En attendant, cette campagne a fini par tourner à l’avantage de l’insoumis. Après avoir failli se jouer sur la question ukrainienne, elle se jouera sur le pouvoir d’achat. La résistance des Ukrainiens ayant inscrit le conflit dans la durée, et le poison inodore de l’habitude ayant commencé à anesthésier les cœurs, c’est moins la guerre que ses conséquences économiques et sociales qui occupent ces derniers jours. Elles sont venues dramatiser un thème du pouvoir d’achat que nous imposait déjà la politique libérale d’Emmanuel Macron. C’est la raison principale de la progression de Marine Le Pen et de Jean-Luc Mélenchon. La première s’est emparée de cette question par pur opportunisme, réussissant à faire oublier ses obsessions xénophobes. Le second, au contraire, occupe là son terrain naturel, celui de la justice sociale. Son programme est le plus abouti et le plus convaincant. Sans compter qu’avec la complicité involontaire de Macron, il a pu faire de l’âge de la retraite un marqueur entre politiques libérales et sociales.

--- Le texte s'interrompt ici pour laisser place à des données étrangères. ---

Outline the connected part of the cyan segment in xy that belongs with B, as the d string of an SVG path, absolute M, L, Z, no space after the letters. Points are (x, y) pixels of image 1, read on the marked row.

Et puis, il y a cette affaire McKinsey, ce cabinet noir qui inspire nos lois sans jamais paraître. Toute la « start-up nation » s’étale devant nous, menaçant la démocratie. Pour en découdre sur ces questions, il faut donc commencer par éliminer Marine Le Pen. Le principe de réalité nous invite donc à voter Mélenchon. Encore faut-il croire en sa remontée au niveau de la candidate du Rassemblement national. Si l’on refuse ce pari, même le principe de réalité ne tient plus. C’est alors le vote de conviction en faveur de Jadot ou de Poutou, ce Don Quichotte des luttes sociales, ou de Roussel, qui retrouve des couleurs. N’y a-t-il pas urgence, pour l’avenir, à installer le parti écologiste au cœur de notre vie politique ? L’écologie aura d’ailleurs été la grande victime d’une campagne écrasée par trois thèmes tour à tour exclusifs : l’identitaire, la guerre, et le pouvoir d’achat. L’écologie, qui avait pourtant sur ces sujets des réponses transversales, aura été inaudible, enfouie sous des déferlements médiatiques, tantôt scandaleux (Zemmour), tantôt inévitables (l’Ukraine). C’est l’une des raisons de la forte abstention programmée des jeunes. Malgré nos doutes et les contre-arguments, c’est donc tout de même ce fragile principe de réalité qui nous guidera dans l’isoloir à voter Mélenchon. Mais, profil bas ! Dans un moment politique aussi complexe, nous pouvons donner un avis, mais nous n’avons pas vocation à être prescripteurs. Nos lectrices et lecteurs sont majeurs et…vaccinés.